## TASK TO COMPLETE:
Set down exactly the lines from the one containing "14: (344, 10)" to the final line of the records below, with every picture omitted.

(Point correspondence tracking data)
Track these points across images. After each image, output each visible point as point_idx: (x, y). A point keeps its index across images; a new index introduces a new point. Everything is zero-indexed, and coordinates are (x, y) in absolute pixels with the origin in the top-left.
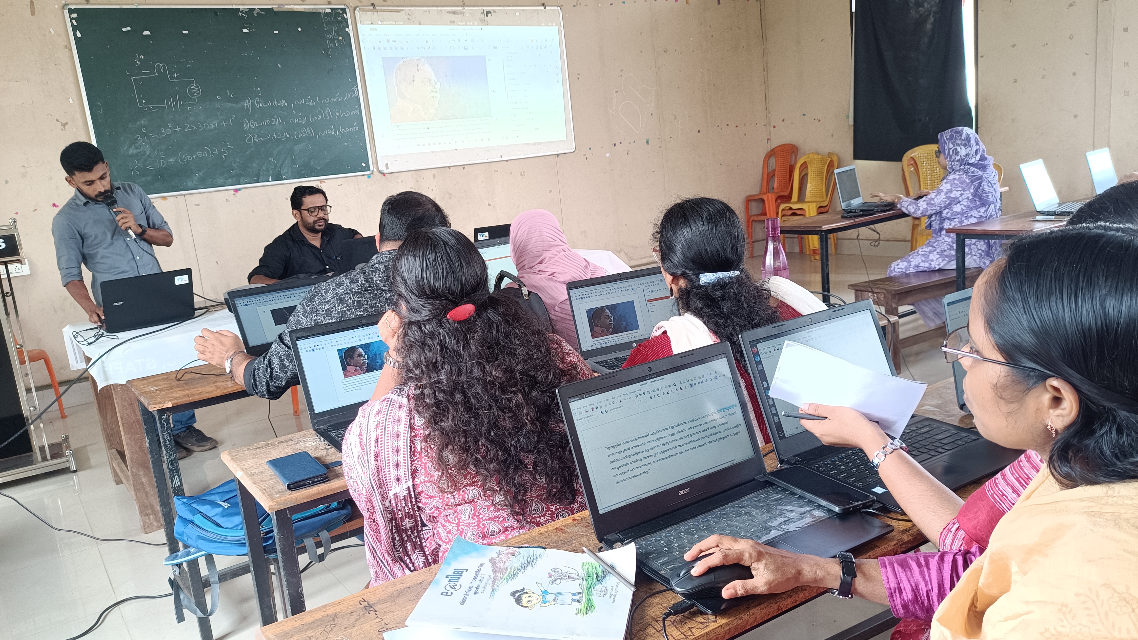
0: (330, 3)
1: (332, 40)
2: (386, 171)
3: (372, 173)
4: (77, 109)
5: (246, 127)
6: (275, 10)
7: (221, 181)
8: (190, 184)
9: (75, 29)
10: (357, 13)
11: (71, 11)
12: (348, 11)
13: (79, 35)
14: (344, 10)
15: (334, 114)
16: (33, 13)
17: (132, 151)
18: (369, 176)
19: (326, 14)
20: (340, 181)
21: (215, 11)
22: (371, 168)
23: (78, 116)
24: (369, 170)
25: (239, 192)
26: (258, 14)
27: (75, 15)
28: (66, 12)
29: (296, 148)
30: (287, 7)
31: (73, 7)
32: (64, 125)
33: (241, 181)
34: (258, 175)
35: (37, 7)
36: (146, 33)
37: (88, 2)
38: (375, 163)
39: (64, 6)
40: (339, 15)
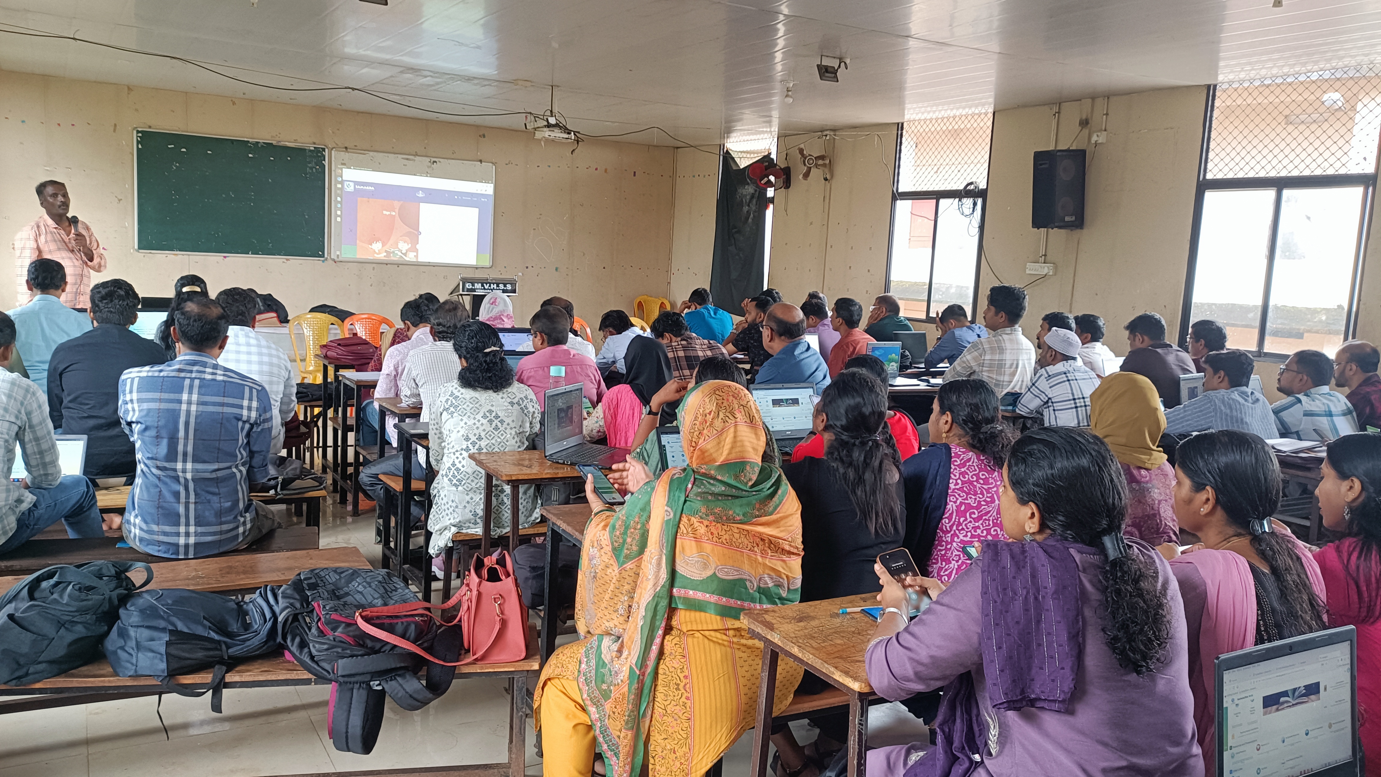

## EXERCISE RESPONSE:
14: (344, 10)
15: (334, 114)
16: (33, 13)
17: (132, 151)
18: (369, 176)
19: (326, 14)
20: (340, 181)
21: (215, 11)
22: (371, 168)
23: (78, 116)
24: (369, 170)
25: (239, 192)
26: (258, 14)
27: (75, 15)
28: (66, 12)
29: (296, 148)
30: (287, 7)
31: (73, 7)
32: (64, 125)
33: (241, 181)
34: (258, 175)
35: (37, 7)
36: (146, 33)
37: (88, 2)
38: (375, 163)
39: (64, 6)
40: (339, 15)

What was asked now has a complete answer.